SELECTED PASSAGE
------------------------

Assume that \(p, q\in C(Z[0,T],R)\) and satisfy (2.3). If one of the assumptions (H4)-(H6) holds, then \(p(k)\leq 0\), \(q(k)\leq0\), \(k\in Z[0,T]\).

Proof

We only prove the case that condition (H4) holds. The others are similar and are omitted. Let \(y=p+q\). Then we have

$$\left \{ \textstyle\begin{array}{l} \Delta y(k-1)\leq-[M_{1}(k)-M_{2}(k)]y(k)-((\mathcal{L}_{1}-\mathcal {L}_{2})y)(k), \quad k\in Z[1,T], \\ y(0)\leq(r_{1}+r_{2})y(T). \end{array}\displaystyle \right . $$

Condition (H1) holds for \(M(k)=M_{1}(k)-M_{2}(k)\), \(\mathcal{L}=\mathcal {L}_{1}-\mathcal{L}_{2}\), and \(r=r_{1}+r_{2}\). By Theorem 1.1 we get \(y(k)\leq 0\) for \(k\in Z[0,T]\). Thus \(p(k)+q(k)\leq0\) for \(k\in Z[0,T]\). Substituting \(p(k)\leq-q(k)\) and \(q(k)\leq-p(k)\) into (2.3) we have

$$\left \{ \textstyle\begin{array}{l} \Delta p(k-1)\leq-[M_{1}(k)+M_{2}(k)]p(k)-((\mathcal{L}_{1}+\mathcal {L}_{2})p)(k),\quad k\in Z[1,T], \\ p(0)\leq(r_{1}-r_{2})p(T) \end{array}\displaystyle \right . $$

and

$$\left \{ \textstyle\begin{array}{l} \Delta q(k-1)\leq-[M_{1}(k)+M_{2}(k)]q(k)-((\mathcal{L}_{1}+\mathcal {L}_{2})q)(k),\quad k\in Z[1,T], \\ q(0)\leq(r_{1}-r_{2})q(T). \end{array}\displaystyle \right . $$

Again condition (H1) holds for \(M(k)=M_{1}(k)+M_{2}(k)\), \(\mathcal {L}=\mathcal{L}_{1}+\mathcal{L}_{2}\), and \(r=r_{1}-r_{2}\). By Theorem 1.1, we have \(p(k)\leq0\), \(q(k)\leq0\), \(k\in Z[0,T]\). The proof is complete. □

Considering the following inequalities with boundary conditions:

$$ \left \{ \textstyle\begin{array}{l} \Delta p(k)\leq-M_{1}(k)p(k)+M_{2}(k)q(k)-(\mathcal{L}_{1}p)(k)+(\mathcal {L}_{2}q)(k), \quad k\in Z[0,T-1], \\ \Delta q(k)\leq-M_{1}(k)q(k)+M_{2}(k)p(k)-(\mathcal{L}_{1}q)(k)+(\mathcal {L}_{2}p)(k), \quad k\in Z[0,T-1], \\ p(0)\leq r_{1}p(T)+r_{2}q(T), \\ q(0)\leq r_{1}q(T)+r_{2}p(T), \end{array}\displaystyle \right . $$
(2.4)

------------------------

DATA LINES
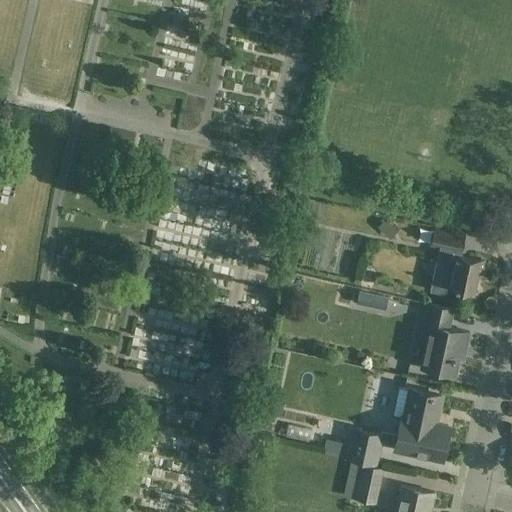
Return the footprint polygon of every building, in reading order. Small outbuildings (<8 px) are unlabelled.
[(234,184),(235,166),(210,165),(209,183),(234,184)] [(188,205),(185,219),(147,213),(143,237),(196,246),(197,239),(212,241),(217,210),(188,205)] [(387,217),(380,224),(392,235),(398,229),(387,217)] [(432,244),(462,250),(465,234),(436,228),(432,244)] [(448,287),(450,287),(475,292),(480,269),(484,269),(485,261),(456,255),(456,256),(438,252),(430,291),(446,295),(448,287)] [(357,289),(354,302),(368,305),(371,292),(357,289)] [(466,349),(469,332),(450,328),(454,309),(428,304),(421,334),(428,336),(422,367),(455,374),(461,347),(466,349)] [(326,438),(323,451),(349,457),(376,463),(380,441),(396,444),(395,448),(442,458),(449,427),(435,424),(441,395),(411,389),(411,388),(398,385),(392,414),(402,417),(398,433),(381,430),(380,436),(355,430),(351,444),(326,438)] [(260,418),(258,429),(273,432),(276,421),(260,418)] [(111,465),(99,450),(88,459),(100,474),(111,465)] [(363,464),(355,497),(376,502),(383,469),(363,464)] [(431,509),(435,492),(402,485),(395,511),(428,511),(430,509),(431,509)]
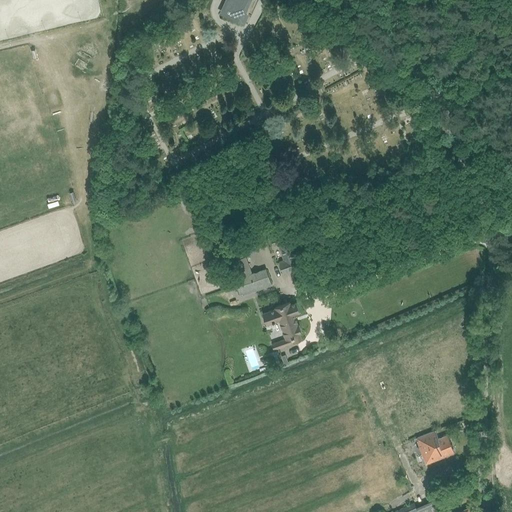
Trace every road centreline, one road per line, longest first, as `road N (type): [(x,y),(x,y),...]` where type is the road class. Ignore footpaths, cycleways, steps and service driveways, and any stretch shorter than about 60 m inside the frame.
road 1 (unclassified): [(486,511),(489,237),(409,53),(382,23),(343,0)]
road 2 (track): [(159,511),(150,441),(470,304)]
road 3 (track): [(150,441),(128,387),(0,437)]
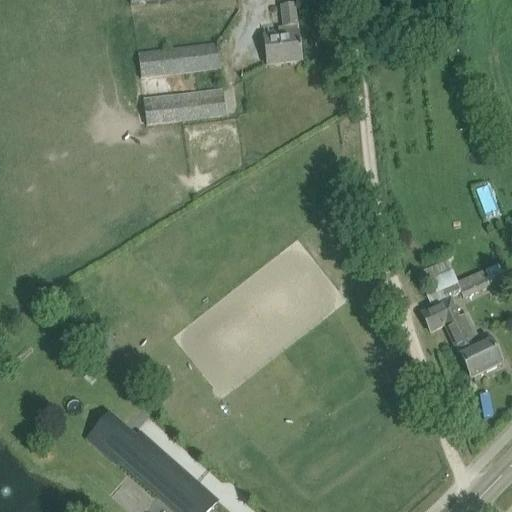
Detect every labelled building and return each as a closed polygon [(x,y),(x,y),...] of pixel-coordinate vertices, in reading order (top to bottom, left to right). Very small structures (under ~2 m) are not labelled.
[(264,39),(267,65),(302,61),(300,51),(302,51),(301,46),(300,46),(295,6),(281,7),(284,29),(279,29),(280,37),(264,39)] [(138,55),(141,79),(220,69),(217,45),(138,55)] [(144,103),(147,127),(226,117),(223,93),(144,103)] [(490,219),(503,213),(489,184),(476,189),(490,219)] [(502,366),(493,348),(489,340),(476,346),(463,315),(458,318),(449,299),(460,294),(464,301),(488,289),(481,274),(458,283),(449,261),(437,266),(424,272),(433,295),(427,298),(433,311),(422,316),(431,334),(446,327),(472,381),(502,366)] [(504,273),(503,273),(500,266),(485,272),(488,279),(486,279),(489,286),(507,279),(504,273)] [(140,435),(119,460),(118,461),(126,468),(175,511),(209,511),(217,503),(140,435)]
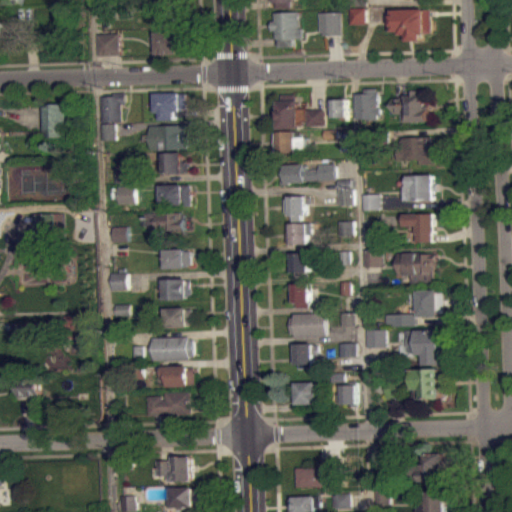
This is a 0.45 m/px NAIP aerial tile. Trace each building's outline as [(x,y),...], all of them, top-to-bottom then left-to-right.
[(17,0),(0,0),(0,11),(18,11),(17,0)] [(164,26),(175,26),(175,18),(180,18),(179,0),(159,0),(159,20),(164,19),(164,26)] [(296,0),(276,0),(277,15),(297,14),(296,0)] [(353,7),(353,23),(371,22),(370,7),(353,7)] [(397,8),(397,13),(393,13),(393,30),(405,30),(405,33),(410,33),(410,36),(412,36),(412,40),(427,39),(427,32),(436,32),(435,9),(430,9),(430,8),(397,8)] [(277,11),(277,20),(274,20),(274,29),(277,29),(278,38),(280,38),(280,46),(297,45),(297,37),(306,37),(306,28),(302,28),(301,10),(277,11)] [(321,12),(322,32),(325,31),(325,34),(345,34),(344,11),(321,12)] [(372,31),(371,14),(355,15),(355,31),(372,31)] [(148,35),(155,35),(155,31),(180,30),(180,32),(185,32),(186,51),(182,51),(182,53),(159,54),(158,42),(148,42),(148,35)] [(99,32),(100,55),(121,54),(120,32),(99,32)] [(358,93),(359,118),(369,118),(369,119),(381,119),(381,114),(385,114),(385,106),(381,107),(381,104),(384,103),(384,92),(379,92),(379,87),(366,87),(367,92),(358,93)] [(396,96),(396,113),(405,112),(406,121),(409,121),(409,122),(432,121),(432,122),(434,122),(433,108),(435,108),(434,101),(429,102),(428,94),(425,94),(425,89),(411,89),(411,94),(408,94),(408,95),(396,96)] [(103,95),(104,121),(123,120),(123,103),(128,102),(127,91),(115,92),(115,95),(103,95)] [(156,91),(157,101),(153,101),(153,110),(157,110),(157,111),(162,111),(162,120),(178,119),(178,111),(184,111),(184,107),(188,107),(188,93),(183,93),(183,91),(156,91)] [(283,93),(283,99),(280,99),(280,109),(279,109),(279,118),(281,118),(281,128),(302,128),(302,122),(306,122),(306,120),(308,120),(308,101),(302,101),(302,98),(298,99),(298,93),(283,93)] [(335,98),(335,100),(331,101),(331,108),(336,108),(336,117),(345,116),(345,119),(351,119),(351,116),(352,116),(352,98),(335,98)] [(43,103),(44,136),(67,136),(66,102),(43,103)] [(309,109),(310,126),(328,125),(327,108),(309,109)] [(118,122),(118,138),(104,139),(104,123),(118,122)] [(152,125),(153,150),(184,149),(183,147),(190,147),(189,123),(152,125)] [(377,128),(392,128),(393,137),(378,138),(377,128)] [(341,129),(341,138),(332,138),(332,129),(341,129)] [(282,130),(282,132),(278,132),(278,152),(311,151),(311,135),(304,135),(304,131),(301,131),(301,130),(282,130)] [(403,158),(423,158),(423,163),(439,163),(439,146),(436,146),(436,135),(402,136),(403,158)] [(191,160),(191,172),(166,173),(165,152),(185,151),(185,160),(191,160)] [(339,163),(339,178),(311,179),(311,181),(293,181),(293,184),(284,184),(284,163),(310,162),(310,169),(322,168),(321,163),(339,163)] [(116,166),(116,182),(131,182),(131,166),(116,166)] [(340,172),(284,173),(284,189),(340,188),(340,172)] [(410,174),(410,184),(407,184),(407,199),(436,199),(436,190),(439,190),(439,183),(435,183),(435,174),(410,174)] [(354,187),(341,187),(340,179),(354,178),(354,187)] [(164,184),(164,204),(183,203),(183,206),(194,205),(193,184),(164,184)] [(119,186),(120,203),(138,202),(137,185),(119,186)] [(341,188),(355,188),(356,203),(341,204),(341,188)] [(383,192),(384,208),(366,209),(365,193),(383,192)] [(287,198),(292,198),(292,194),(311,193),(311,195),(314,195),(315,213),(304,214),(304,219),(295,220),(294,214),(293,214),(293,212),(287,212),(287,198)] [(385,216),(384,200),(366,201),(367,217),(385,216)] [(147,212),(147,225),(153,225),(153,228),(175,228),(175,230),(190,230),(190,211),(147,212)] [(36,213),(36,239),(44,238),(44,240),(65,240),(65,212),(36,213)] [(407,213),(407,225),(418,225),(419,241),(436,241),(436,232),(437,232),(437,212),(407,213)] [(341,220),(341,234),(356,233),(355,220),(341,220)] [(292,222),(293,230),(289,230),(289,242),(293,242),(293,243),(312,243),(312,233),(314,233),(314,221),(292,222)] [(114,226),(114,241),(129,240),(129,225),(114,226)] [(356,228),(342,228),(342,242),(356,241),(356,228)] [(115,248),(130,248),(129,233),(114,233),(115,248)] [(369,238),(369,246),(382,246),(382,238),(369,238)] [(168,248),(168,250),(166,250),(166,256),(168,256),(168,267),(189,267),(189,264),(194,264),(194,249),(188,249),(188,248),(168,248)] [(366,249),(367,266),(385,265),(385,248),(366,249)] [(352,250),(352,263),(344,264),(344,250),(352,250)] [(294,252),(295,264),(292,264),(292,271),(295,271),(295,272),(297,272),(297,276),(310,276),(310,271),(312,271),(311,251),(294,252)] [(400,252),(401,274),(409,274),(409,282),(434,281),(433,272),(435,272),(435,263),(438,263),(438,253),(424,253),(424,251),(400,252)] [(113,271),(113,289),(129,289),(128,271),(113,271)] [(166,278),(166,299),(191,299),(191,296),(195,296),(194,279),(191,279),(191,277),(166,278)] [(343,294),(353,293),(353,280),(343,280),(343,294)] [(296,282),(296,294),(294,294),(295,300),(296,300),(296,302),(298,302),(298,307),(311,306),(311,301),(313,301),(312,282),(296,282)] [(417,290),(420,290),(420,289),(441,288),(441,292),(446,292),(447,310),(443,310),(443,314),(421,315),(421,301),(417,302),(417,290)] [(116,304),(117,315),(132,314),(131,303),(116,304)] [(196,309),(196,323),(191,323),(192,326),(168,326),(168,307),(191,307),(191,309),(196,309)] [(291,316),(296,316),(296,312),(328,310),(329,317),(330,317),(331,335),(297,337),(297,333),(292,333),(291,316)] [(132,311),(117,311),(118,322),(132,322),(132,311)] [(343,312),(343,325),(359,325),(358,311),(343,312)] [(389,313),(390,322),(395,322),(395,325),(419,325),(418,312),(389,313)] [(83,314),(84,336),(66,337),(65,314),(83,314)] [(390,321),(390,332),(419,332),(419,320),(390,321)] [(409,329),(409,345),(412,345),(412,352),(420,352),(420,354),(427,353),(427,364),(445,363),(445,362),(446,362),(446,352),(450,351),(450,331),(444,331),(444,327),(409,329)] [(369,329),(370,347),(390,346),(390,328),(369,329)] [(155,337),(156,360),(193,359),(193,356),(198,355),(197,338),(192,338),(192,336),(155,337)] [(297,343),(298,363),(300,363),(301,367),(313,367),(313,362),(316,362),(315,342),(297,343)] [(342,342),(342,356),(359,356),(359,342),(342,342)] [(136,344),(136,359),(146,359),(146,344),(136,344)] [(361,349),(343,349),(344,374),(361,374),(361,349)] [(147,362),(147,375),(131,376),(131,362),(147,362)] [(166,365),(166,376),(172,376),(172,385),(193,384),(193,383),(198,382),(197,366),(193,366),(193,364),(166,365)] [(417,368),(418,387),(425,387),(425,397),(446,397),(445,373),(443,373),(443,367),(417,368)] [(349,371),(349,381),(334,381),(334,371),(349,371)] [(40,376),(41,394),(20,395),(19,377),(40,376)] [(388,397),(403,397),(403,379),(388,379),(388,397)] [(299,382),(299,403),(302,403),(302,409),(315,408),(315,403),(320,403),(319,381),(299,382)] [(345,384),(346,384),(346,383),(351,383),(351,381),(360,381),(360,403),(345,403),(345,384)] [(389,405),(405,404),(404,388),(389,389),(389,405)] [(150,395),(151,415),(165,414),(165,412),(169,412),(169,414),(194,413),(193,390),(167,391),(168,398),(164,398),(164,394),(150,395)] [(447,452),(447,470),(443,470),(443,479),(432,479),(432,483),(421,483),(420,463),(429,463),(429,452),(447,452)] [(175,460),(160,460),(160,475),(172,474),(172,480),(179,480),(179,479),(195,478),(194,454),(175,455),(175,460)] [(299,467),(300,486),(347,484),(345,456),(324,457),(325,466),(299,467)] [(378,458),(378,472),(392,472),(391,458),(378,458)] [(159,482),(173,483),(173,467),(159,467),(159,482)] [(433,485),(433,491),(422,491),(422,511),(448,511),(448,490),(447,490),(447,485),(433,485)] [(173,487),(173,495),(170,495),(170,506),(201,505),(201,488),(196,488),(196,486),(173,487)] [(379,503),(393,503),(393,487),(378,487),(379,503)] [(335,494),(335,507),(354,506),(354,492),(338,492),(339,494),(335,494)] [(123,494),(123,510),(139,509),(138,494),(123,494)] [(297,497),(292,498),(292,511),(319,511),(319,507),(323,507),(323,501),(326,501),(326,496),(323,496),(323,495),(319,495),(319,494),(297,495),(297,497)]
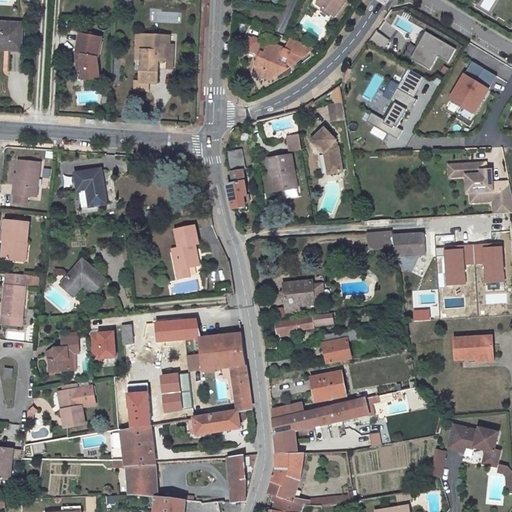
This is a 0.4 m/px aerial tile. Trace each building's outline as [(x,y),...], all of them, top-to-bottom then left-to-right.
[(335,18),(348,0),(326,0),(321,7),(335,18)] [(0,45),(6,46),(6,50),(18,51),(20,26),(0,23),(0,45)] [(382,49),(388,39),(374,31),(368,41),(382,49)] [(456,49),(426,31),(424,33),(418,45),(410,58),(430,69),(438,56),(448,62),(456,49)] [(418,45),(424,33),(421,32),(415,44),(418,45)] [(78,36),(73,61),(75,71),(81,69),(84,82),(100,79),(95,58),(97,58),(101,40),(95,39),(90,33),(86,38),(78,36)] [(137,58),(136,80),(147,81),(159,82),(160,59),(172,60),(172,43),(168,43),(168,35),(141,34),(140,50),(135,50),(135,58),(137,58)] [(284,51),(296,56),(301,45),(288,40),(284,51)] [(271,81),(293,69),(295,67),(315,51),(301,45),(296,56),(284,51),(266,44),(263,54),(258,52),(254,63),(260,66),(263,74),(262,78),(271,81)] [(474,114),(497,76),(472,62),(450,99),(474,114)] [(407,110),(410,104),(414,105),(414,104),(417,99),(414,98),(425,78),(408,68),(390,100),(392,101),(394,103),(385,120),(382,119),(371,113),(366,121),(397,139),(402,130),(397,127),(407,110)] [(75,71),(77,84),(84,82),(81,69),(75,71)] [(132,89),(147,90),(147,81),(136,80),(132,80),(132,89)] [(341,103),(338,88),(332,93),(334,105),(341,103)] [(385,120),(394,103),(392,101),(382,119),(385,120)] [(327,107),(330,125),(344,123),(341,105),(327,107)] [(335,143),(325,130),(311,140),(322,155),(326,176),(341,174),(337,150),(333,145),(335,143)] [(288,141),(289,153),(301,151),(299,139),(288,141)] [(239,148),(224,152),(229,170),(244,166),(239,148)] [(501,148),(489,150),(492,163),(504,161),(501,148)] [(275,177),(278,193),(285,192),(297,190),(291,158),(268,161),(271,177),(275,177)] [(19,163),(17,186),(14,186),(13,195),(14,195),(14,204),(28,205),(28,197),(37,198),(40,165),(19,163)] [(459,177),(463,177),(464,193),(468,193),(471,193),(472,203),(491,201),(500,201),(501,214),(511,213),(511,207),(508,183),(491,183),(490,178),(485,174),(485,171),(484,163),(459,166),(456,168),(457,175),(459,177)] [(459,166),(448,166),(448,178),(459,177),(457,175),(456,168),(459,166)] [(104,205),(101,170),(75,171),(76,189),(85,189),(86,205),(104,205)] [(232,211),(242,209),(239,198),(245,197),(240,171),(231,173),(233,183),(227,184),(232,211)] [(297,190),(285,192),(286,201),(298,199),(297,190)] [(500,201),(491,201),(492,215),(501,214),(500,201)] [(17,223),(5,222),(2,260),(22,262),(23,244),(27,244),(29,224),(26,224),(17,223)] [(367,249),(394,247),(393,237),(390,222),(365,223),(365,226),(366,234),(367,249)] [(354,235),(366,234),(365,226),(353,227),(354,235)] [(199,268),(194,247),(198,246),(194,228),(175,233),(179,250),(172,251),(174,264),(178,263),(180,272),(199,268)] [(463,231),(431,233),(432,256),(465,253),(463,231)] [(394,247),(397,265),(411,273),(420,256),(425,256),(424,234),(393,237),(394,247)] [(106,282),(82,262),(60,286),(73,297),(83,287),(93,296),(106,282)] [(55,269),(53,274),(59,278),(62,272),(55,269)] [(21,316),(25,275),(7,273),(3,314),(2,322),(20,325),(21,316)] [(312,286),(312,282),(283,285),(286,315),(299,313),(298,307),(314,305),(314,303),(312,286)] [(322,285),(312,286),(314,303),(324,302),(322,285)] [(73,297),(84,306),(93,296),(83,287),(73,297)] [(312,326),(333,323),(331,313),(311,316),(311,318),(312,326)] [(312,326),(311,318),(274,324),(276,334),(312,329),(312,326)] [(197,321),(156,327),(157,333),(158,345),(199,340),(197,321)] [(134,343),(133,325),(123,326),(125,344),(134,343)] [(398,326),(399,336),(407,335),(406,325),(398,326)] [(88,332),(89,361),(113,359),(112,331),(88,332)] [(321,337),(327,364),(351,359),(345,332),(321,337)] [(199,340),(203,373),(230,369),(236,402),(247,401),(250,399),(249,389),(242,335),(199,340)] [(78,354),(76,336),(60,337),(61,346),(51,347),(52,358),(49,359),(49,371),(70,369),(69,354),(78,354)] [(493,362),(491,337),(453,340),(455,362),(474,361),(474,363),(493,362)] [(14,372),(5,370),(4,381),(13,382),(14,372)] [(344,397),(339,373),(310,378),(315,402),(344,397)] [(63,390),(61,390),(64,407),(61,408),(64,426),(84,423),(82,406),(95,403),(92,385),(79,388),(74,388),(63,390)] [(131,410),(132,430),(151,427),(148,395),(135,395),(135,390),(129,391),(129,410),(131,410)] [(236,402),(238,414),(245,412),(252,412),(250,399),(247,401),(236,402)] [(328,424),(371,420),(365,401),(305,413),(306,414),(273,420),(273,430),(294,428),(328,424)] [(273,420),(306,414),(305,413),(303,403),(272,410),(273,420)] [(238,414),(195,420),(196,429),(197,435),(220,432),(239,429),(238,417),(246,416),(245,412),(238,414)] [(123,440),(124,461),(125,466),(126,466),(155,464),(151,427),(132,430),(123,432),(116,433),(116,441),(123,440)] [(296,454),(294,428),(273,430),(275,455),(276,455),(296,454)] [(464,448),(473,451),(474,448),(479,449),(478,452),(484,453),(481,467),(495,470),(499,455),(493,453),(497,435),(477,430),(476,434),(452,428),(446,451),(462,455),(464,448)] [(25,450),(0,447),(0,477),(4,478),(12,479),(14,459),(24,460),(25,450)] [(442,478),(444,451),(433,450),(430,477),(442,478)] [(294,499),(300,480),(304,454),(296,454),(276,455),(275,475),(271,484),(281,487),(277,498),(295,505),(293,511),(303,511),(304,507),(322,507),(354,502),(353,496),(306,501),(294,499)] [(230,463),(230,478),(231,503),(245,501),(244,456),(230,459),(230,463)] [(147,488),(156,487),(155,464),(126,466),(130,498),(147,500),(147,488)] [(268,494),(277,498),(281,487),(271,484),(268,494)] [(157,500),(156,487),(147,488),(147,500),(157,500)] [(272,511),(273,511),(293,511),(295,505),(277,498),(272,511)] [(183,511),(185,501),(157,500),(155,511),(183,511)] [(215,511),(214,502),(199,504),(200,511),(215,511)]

------------------------

TASKS TO PERFORM
• a. In the proof about difference inequalities, reproduce the stretch from "Assume that \(p, q\in" through "then \(p(k)\leq 0\), \(q(k)\leq0\), \(k\in Z[0,T]\)." word for word.
• b. In the proof about difference inequalities, how does the argument conclude that y(k) ≤ 0 for k in Z[0,T]? Answer in one to three sentences.
• c. Continue the text on difference inequalities past the system of inequalities labeled (2.4).

PER-TASK ANSWERS
• a.
Assume that \(p, q\in C(Z[0,T],R)\) and satisfy (2.3). If one of the assumptions (H4)-(H6) holds, then \(p(k)\leq 0\), \(q(k)\leq0\), \(k\in Z[0,T]\).

• b. After setting y = p + q, the proof notes that condition (H1) holds with M(k) = M₁(k) − M₂(k), 𝓛 = 𝓛₁ − 𝓛₂, and r = r₁ + r₂. Theorem 1.1 then gives y(k) ≤ 0 for k in Z[0,T].

• c.
where \(M_{1}, M_{2}, M_{1}-M_{2}\in C(Z[0,T-1],[0,1))\), \(r_{1}, r_{2}\geq0\), and \(\mathcal{L}_{1}, \mathcal{L}_{2}, \mathcal{L}_{1}-\mathcal{L}_{2}\in C(E_{1}, E_{1})\) are positive linear operators.

Denote \(\tilde{\rho}_{2}=\sum_{i=0}^{T-1}((\mathcal{L}_{1}-\mathcal {L}_{2}) {\mathbf{1}})(i)P_{i+1} ^{-}\) and \(\tilde{\rho}_{3}=\sum_{i=0}^{T-1}((\mathcal{L}_{1}+\mathcal{L}_{2}) {\mathbf{1}})(i)P_{i+1} ^{+} \) where \(P_{k} ^{-}=\prod_{i=0}^{k-1}[1-M_{1}(i)+M_{2}(i)]^{-1}\), \(P_{k} ^{+}=\prod_{i=0}^{k-1}[1-M_{1}(i)-M_{2}(i)]^{-1}\) for \(k\in Z[1,T]\).

We list the following assumptions for convenience.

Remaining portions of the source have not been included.